How does smell travel? – Reflections

Why is this science?

Using several forms of representation—drawings, animation, computational simulation—the students have ideas and questions about the mechanisms by which odors travel from their source to someone’s nose. Do smells move everywhere on their own, or do they move because someone breathes in? What are smells made of? Does the act of smelling consume the pieces of odor?  They consider answers to these questions, using the representations both to communicate ideas and, for the simulation, as a runnable model of how smell might work.

As they focus more on the simulation, and on developing it as a model, they work to check it for (1) consistency with their experience, for example that smell is more intense when you are close to the source, and (2) mechanistic plausibility, for example that some piece of smell must enter the nose and be consumed.  In these ways, throughout four sessions of activity, the students are working toward understanding how smell works.  

What contributed?

There were several contributions to the group’s sustained engagement in exploring smell.

Students’ rich experiences with smell
They drew on many aspects of their experiences of smell, from how oranges smell more strongly if they are peeled to how certain substances like barbeque sauce are more “pungent” than others to how smells diminish with distance. This knowledge helped them have and assess their ideas about how smell travels, as well as to see their roles as creators of understanding.   

The media for drawing, animating, and programming 
All of the activity centered on the students’ drawings, stop-motion animations, and computer models, with evident consequences for their thinking.  Their initial drawings raised questions of how smell moves.  Their stop-motion animations led them to ask “what is smell made of?” and to consider that smell is comprised of individual particles, which they called “oogtoms.” Their computational model in StageCast Creator highlighted a need to understand how smell “fans out” from the orange, leading them to consider the concentration of smell particles and what happens when they come in contact with a smeller. 

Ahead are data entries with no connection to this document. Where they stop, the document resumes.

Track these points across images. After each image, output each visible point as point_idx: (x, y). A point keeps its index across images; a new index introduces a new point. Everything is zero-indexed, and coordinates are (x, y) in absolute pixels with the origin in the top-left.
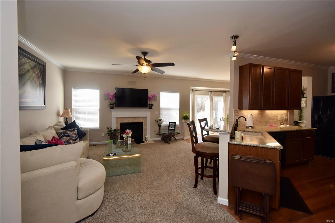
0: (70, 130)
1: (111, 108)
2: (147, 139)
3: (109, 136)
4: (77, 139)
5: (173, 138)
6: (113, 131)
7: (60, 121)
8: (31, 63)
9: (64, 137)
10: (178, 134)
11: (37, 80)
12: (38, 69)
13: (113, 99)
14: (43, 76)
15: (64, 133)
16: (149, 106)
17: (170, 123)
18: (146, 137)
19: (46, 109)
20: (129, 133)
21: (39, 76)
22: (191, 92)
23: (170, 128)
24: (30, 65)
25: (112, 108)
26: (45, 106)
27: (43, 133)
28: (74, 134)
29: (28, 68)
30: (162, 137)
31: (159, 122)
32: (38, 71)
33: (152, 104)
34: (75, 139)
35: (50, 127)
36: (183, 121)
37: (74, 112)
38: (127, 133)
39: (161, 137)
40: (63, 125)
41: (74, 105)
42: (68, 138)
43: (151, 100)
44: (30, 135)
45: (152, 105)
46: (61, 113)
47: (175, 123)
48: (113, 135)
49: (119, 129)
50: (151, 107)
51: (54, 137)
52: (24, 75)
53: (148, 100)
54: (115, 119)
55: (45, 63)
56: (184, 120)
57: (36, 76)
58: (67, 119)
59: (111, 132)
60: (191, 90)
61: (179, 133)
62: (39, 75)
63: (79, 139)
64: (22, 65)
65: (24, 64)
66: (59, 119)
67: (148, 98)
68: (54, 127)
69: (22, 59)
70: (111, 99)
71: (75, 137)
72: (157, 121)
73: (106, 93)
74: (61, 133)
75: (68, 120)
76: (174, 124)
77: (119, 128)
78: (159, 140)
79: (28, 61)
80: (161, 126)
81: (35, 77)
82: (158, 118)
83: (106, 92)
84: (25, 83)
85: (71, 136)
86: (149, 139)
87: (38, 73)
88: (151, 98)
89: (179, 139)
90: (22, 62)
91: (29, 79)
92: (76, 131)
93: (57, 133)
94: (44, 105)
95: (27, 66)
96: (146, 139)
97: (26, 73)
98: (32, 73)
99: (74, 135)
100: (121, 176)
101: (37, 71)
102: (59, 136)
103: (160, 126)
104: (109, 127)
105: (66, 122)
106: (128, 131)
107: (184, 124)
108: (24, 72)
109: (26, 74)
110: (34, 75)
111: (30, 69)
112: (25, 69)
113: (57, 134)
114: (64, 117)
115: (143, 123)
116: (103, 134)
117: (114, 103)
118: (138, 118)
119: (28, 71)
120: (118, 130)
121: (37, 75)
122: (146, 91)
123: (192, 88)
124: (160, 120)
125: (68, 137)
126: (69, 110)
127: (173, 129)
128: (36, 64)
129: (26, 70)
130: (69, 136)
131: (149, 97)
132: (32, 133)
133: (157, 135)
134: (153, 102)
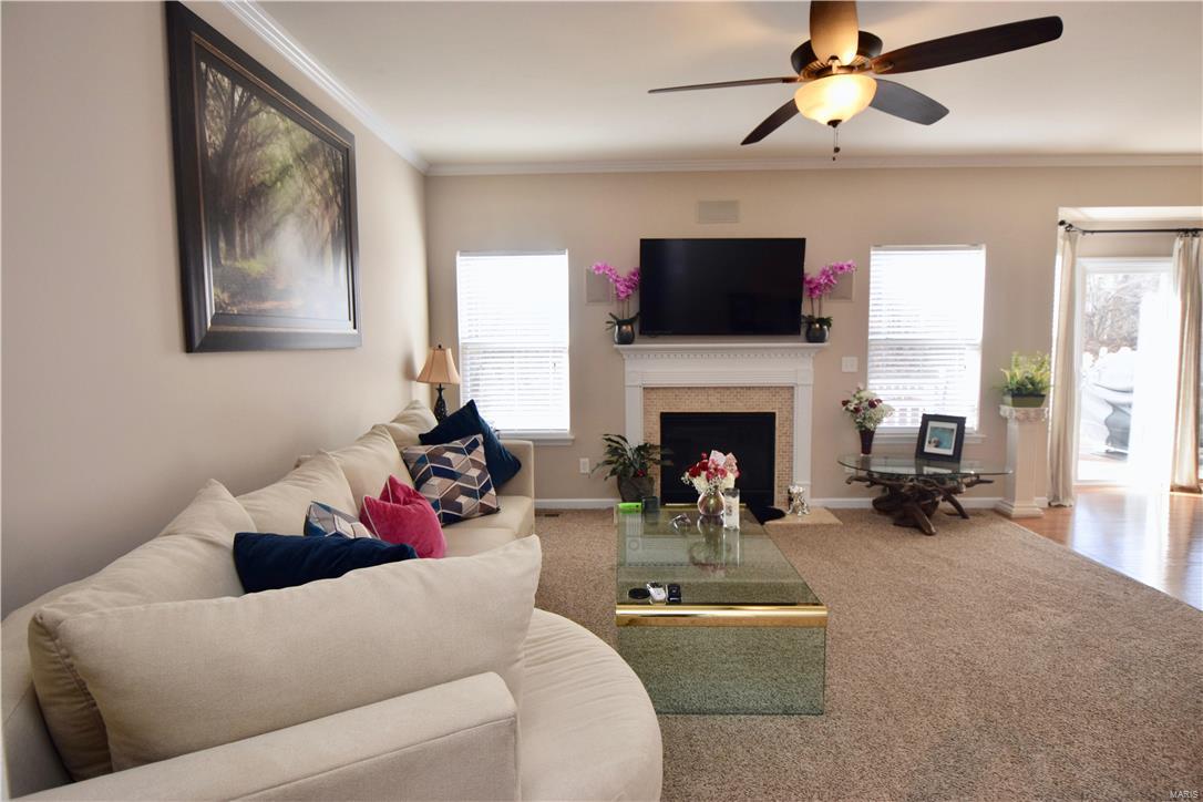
0: (457, 443)
1: (619, 343)
2: (796, 502)
3: (615, 477)
4: (486, 488)
5: (946, 506)
6: (630, 454)
7: (416, 402)
8: (294, 136)
9: (435, 481)
10: (979, 482)
11: (323, 218)
12: (326, 164)
13: (628, 296)
14: (344, 200)
15: (433, 457)
16: (809, 329)
17: (927, 418)
18: (795, 490)
19: (361, 346)
20: (723, 473)
21: (331, 199)
22: (1060, 242)
23: (929, 449)
24: (293, 148)
25: (625, 339)
26: (355, 331)
27: (351, 459)
28: (475, 463)
29: (284, 156)
30: (880, 495)
31: (862, 416)
32: (326, 175)
33: (825, 316)
34: (477, 488)
35: (376, 431)
36: (1007, 410)
37: (467, 361)
38: (716, 469)
39: (877, 491)
40: (426, 422)
41: (465, 331)
42: (450, 484)
43: (820, 297)
44: (297, 466)
45: (826, 322)
46: (419, 367)
47: (960, 421)
48: (632, 469)
49: (659, 443)
50: (816, 331)
51: (392, 481)
52: (269, 187)
53: (805, 294)
54: (639, 392)
55: (351, 137)
56: (1014, 405)
57: (318, 197)
58: (440, 390)
59: (622, 455)
60: (1061, 229)
61: (982, 478)
62: (331, 191)
63: (492, 491)
64: (259, 141)
65: (269, 136)
66: (410, 395)
67: (806, 286)
68: (392, 431)
69: (257, 113)
70: (623, 295)
71: (480, 478)
72: (857, 410)
73: (598, 268)
74: (422, 460)
75: (443, 398)
76: (954, 426)
77: (656, 440)
78: (861, 511)
79: (282, 126)
80: (873, 433)
81: (313, 202)
82: (859, 391)
83: (599, 265)
84: (277, 225)
85: (461, 474)
86: (808, 501)
87: (325, 183)
88: (818, 286)
89: (978, 513)
90: (260, 130)
91: (289, 211)
92: (481, 449)
93: (406, 460)
94: (355, 328)
95: (281, 146)
96: (791, 500)
97: (277, 180)
98: (300, 181)
99: (475, 473)
100: (710, 719)
101: (321, 173)
102: (413, 475)
103: (867, 437)
104: (613, 432)
105: (439, 408)
106: (717, 458)
107: (1013, 426)
108: (267, 176)
109: (279, 184)
110: (308, 191)
111: (291, 161)
112: (271, 161)
113: (406, 462)
114: (432, 384)
115: (774, 414)
116: (585, 465)
117: (632, 315)
118: (749, 388)
119: (285, 171)
120: (652, 447)
121: (322, 191)
122: (795, 248)
123: (1067, 213)
124: (872, 405)
125: (449, 481)
126: (449, 351)
127: (950, 452)
128: (317, 140)
129: (278, 165)
130: (452, 475)
131: (810, 282)
132: (306, 460)
133: (855, 482)
134: (828, 308)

By design, the students began with the familiar—pens and paper—and progressed to their learning new tools. After drawing, they learned stop-action animation, which builds on the familiar act of taking pictures of creations with everyday materials. Finally, they had their first experiences with computer programming. This progression seems significant to their sustained activity: The new tools had their own appeal, and they engendered new thinking about smell.    

Playfulness
Throughout the activities, the students and facilitators approached the work with humor, both on the side of the work and within it. For example, thinking of a word for what smell is made of, the students had been thinking they should use a science work like atoms. A facilitator offered a silly sounding word from German, “dinksbumps,” which drew laughter, and the students came up with another playful word, “oogies,” which they ultimately joined in a portmanteau with atoms:  oogtoms. Simply put, they were enjoying themselves.

Facilitators’ support
This took place as part of a research project, which afforded three active facilitators working with the four students. They played strong roles throughout:

  • highlighting aspects of what they girls said and represented in media, such as noting similarities and differences between drawings;
  • encouraging the students to give names to their ideas;
  • embracing and contributing to playfulness, including in those names; 
  • and scaffolding the computational modeling, by encouraging the students to think about how smell moved one step at a time, and by programming in features that were more complex, such as the random motion of the oogtoms.